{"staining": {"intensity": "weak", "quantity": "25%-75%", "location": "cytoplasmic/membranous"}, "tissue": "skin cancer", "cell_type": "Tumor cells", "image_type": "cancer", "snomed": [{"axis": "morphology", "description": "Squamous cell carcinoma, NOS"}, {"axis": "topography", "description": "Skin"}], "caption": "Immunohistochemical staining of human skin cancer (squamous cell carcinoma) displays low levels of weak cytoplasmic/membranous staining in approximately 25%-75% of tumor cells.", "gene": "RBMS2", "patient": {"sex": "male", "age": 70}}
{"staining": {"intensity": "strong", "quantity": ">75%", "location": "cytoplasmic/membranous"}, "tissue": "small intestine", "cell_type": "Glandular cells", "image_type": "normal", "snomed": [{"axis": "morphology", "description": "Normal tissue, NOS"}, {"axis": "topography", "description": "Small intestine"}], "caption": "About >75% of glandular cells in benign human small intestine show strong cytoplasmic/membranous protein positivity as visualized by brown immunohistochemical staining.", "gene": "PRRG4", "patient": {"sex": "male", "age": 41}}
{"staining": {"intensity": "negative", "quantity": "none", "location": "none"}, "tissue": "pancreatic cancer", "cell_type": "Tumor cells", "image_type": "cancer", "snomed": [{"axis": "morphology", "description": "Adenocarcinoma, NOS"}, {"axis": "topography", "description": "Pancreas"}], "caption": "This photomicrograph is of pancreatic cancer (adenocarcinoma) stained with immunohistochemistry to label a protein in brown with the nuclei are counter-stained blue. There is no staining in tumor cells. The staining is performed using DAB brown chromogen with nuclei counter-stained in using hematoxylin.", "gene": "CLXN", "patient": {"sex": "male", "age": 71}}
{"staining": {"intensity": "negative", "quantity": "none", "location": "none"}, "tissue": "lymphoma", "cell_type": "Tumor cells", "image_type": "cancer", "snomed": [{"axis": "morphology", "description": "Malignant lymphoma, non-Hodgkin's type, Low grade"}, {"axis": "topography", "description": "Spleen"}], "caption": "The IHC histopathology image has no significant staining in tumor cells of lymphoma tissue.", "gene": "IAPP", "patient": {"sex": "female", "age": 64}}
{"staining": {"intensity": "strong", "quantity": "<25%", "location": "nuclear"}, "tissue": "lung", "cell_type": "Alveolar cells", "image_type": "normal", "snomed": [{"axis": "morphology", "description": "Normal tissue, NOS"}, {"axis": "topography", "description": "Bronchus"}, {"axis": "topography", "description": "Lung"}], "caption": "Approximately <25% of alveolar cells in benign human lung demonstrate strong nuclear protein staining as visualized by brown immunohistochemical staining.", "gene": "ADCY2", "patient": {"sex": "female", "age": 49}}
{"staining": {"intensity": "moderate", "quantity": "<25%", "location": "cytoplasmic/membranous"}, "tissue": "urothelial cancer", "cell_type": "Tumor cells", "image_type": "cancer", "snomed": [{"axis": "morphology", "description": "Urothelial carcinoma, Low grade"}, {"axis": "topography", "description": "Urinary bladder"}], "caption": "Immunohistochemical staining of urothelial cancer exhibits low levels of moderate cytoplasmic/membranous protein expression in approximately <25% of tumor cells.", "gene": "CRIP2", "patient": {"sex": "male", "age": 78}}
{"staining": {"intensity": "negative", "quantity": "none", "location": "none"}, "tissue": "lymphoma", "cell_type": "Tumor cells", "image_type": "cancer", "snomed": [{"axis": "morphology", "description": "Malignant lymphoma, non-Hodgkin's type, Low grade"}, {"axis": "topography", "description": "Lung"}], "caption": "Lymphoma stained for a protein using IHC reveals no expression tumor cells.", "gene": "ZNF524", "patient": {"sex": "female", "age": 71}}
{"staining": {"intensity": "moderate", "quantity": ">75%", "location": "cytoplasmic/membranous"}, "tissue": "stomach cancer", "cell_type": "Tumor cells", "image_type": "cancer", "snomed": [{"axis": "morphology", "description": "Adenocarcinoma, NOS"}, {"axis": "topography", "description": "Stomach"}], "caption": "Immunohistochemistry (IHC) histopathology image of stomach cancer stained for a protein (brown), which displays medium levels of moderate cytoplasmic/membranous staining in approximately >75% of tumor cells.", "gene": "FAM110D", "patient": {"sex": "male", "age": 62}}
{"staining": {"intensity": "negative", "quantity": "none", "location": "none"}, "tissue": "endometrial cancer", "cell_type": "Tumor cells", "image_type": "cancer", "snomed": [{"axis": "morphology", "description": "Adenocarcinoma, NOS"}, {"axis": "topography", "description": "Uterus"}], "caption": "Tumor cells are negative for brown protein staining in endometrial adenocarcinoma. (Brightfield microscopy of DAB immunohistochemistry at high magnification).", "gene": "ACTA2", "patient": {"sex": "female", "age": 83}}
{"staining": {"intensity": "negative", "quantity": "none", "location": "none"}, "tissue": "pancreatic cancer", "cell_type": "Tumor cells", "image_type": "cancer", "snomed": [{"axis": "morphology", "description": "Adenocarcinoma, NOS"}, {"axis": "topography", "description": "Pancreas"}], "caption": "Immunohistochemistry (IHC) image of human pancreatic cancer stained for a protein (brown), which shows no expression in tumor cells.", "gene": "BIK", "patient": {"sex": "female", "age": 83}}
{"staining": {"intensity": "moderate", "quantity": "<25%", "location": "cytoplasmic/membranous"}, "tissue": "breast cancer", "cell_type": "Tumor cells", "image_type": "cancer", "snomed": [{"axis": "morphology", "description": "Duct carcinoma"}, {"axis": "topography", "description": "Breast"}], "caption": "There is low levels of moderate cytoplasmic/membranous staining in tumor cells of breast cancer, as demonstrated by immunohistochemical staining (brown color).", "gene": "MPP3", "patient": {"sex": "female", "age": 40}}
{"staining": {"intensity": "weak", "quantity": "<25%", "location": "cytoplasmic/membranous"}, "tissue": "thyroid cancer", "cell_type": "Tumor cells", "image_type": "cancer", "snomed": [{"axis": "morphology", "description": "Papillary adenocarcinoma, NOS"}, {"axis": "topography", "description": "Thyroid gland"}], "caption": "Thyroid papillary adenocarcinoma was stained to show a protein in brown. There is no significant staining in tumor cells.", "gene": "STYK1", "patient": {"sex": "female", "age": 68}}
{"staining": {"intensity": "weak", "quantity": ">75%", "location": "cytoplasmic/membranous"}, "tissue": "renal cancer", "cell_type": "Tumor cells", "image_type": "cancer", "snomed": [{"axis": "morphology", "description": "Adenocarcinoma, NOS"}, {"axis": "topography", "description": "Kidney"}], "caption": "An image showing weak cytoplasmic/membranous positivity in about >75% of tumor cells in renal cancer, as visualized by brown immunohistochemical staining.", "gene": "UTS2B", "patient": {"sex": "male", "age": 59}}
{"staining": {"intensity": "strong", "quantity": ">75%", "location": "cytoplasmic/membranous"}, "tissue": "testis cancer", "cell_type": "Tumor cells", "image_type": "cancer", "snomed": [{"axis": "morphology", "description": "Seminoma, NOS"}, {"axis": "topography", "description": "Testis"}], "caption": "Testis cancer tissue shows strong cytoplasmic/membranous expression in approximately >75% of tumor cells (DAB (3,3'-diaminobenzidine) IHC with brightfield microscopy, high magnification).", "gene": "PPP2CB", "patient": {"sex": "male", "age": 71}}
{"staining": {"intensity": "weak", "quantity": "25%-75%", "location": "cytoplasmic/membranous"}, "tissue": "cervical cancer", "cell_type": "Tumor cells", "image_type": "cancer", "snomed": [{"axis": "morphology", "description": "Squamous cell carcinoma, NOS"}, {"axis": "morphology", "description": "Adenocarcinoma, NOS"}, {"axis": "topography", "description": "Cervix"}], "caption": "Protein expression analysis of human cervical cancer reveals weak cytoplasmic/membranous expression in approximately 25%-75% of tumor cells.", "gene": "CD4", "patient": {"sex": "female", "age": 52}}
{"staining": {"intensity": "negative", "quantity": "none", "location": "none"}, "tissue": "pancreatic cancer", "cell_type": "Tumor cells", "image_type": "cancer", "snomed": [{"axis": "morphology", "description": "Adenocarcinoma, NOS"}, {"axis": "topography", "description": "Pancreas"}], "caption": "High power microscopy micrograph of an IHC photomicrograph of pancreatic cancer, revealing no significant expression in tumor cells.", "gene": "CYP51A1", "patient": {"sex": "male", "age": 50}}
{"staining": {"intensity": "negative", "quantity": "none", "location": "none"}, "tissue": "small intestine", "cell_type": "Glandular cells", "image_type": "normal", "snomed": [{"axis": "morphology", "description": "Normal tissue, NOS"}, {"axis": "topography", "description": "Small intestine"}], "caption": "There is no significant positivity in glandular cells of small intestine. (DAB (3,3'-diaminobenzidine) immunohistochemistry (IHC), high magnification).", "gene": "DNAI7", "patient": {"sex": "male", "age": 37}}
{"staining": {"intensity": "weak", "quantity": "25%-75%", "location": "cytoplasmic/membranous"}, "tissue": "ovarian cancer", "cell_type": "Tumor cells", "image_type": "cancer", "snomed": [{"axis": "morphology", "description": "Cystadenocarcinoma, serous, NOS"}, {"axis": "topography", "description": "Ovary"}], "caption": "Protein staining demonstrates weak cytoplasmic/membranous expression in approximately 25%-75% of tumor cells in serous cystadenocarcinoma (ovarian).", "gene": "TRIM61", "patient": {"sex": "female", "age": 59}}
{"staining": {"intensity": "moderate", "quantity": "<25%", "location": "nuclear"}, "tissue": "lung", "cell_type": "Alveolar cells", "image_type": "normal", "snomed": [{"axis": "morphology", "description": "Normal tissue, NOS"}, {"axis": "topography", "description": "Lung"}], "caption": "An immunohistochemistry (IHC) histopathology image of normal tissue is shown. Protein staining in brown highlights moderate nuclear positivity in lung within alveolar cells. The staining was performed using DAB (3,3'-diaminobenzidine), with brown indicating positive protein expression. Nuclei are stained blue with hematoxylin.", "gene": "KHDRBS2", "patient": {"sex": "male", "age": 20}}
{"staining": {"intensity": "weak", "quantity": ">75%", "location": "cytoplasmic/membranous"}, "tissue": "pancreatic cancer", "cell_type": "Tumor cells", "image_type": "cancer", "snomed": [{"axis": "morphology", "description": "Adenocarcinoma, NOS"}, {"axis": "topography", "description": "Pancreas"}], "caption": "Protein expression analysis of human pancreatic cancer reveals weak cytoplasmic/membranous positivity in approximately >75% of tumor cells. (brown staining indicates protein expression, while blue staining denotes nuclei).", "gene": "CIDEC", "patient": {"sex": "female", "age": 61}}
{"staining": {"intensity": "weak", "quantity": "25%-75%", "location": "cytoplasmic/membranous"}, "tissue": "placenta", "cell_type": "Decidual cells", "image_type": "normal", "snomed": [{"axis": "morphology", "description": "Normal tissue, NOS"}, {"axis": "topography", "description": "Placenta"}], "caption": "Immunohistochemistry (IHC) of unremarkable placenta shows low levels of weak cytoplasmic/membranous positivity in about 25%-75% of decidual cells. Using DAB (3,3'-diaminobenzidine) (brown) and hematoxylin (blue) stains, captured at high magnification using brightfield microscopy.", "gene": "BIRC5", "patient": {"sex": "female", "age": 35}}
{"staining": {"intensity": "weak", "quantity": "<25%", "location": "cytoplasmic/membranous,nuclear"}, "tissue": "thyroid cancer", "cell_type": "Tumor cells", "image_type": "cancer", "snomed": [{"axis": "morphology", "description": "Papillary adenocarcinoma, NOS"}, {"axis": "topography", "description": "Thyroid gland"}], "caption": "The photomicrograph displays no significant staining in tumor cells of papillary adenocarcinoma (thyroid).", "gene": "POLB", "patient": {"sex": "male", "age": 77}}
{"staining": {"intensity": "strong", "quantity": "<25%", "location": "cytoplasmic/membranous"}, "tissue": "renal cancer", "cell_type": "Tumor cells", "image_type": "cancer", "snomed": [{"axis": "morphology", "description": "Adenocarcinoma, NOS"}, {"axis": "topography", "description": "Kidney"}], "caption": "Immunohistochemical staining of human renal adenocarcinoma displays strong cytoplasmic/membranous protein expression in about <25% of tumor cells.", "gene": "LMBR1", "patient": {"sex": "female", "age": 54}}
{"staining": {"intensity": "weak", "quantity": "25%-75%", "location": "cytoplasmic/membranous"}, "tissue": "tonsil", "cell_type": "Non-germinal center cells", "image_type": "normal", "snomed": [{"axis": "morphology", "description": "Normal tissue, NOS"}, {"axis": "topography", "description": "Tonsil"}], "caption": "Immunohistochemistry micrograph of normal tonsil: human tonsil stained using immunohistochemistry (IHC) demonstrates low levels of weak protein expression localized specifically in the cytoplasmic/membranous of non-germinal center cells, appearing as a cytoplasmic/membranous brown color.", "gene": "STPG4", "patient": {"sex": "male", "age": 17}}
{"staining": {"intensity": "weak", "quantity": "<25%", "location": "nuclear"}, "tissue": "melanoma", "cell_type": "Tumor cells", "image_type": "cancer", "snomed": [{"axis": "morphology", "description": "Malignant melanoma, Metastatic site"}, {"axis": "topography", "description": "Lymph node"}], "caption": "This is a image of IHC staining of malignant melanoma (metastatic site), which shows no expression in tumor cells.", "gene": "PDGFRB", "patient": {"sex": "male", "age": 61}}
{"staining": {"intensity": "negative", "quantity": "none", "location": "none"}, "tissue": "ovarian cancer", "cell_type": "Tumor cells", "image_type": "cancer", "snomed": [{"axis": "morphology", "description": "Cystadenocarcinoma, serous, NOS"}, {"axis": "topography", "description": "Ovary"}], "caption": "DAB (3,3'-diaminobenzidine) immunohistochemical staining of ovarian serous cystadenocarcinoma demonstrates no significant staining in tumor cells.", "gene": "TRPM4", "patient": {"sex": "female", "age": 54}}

* * * * * * * * *

_Your assignment_
In the data above, which lines have "ovarian"? Report each of them.

_Answer space_
{"staining": {"intensity": "weak", "quantity": "25%-75%", "location": "cytoplasmic/membranous"}, "tissue": "ovarian cancer", "cell_type": "Tumor cells", "image_type": "cancer", "snomed": [{"axis": "morphology", "description": "Cystadenocarcinoma, serous, NOS"}, {"axis": "topography", "description": "Ovary"}], "caption": "Protein staining demonstrates weak cytoplasmic/membranous expression in approximately 25%-75% of tumor cells in serous cystadenocarcinoma (ovarian).", "gene": "TRIM61", "patient": {"sex": "female", "age": 59}}
{"staining": {"intensity": "negative", "quantity": "none", "location": "none"}, "tissue": "ovarian cancer", "cell_type": "Tumor cells", "image_type": "cancer", "snomed": [{"axis": "morphology", "description": "Cystadenocarcinoma, serous, NOS"}, {"axis": "topography", "description": "Ovary"}], "caption": "DAB (3,3'-diaminobenzidine) immunohistochemical staining of ovarian serous cystadenocarcinoma demonstrates no significant staining in tumor cells.", "gene": "TRPM4", "patient": {"sex": "female", "age": 54}}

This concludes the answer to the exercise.